Using variable modulus to modify a rack cutter and generate a gear pair

In this paper, two normal imaginary helical rack cutters were first established. One of these cutters is a skewed-rack cutter with an asymmetrical straight edge. The other is a rack cutter with an asymmetric parabolic profile. Second, the gear’s tooth surface of the asymmetric parabolic rack cutter is modified to be barrel-shaped based on a variable modulus. The tooth thickness of the gear is gradually reduced along the face width of the tooth from the middle of the tooth surface. Then the coordinate relationship between the gears’ blanks and the imaginary helical rack cutters was established. Through the differential geometry, crowned and uncrowned helical gear pairs were generated. Because of human factors, when the gear pair is installed, it is easy to cause the gear pair edge contact. It is necessary to add artificial assembly error settings through the tooth contact analysis to investigate the kinematic errors and contact conditions of the crowned and uncrowned helical gear pair. The mathematical models and analysis methods proposed for the crowned imaginary rack cutter using variable modulus should be useful for the design and production of double crowned helical gears with asymmetric parabolic teeth.
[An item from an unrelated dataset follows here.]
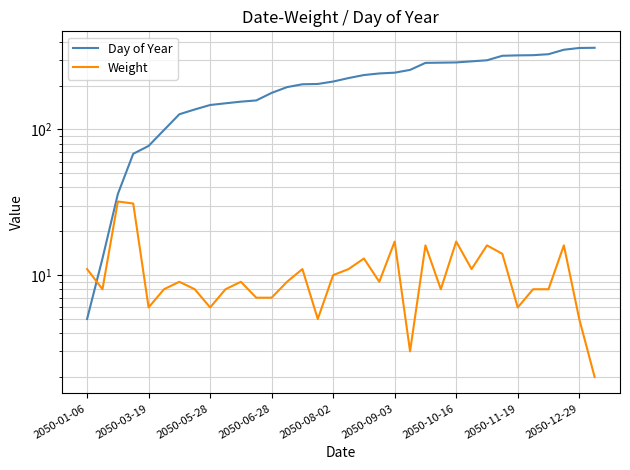

What position from the left is 21?

22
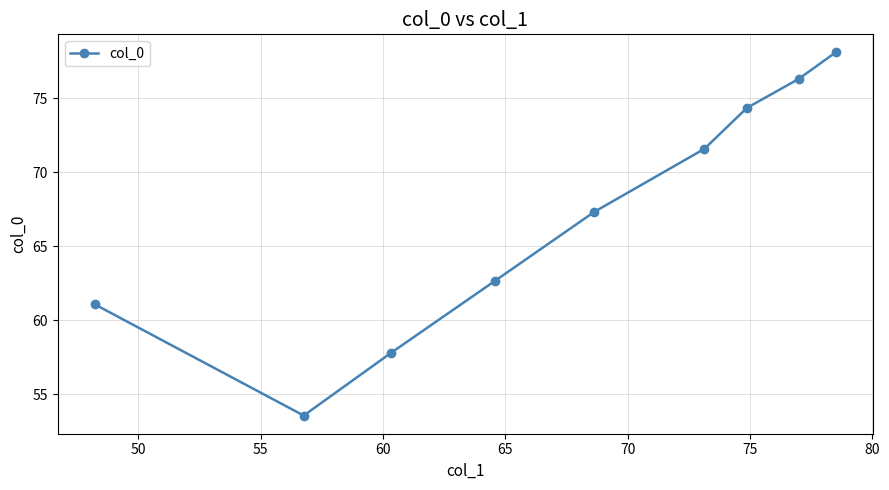

What is the greatest value displayed?

78.1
Using a planar rack cutter with variable modulus to generate a spherical gear pair

In this study, an imaginary planar rack cutter with variable modulus and discrete conical teeth was used to generate a spherical gear pair with double degree of freedom. First, a geometric method was used to design the mathematical model of the imaginary planar rack cutter with variable modulus and discrete conical teeth. Next, the relationship of coordinate systems between the generating and generated surfaces was established. Then, the family of the imaginary planar rack cutter surfaces was obtained by homogeneous coordinate transformation matrix. Further, two equations of meshing between the generating and generated surfaces were determined by the two-parameter envelope theory. The mathematical model of spherical gear pair with variable modulus and discrete ring-involute teeth can be created by using the two equations of meshing and the family of the imaginary planar rack cutter surfaces. The mathematical models of the spherical gear pair with double degree of freedom and tooth contact analysis method were used to investigate the assembly errors of the gear pair in four cases.

Complex anti-synchronization of two indistinguishable chaotic complex nonlinear models

The principal target of this work is to introduce and examine a novel kind of complex synchronization. This sort may be called complex anti-synchronization. There are surprising properties of complex anti-synchronization that do not exist in the writing, for example, (1) this sort of synchronization can dissect just for complex nonlinear frameworks. (2) The complex anti-synchronization contains or connects two sorts of synchronizations (anti-synchronization and complete synchronization). Anti-synchronization happens between the real part of main framework and the imaginary part of the slave framework, although complete synchronization accomplishes between the real part of slave framework and the imaginary part of the main framework. (3) In complex anti-synchronization, the attractors of the essential and slave structures are moving symmetrical to each other with a similar structure. (4) The state variable of the standard framework synchronizes with an other state variable of the slave structure. An explanation of complex anti-synchronization is presented for two indistinguishable chaotic complex nonlinear frameworks. In view of the Lyapunov function, a plan is intended to accomplish complex anti-synchronization of disordered or chaotic attractors of these frameworks. The effectiveness of the obtained results is outlined by a reenactment illustration. Numerical outcomes are plotted to show state variable, modulus errors, phase errors and the development of the attractors of these chaotic frameworks after synchronization to demonstrate that complex anti-synchronization is accomplished.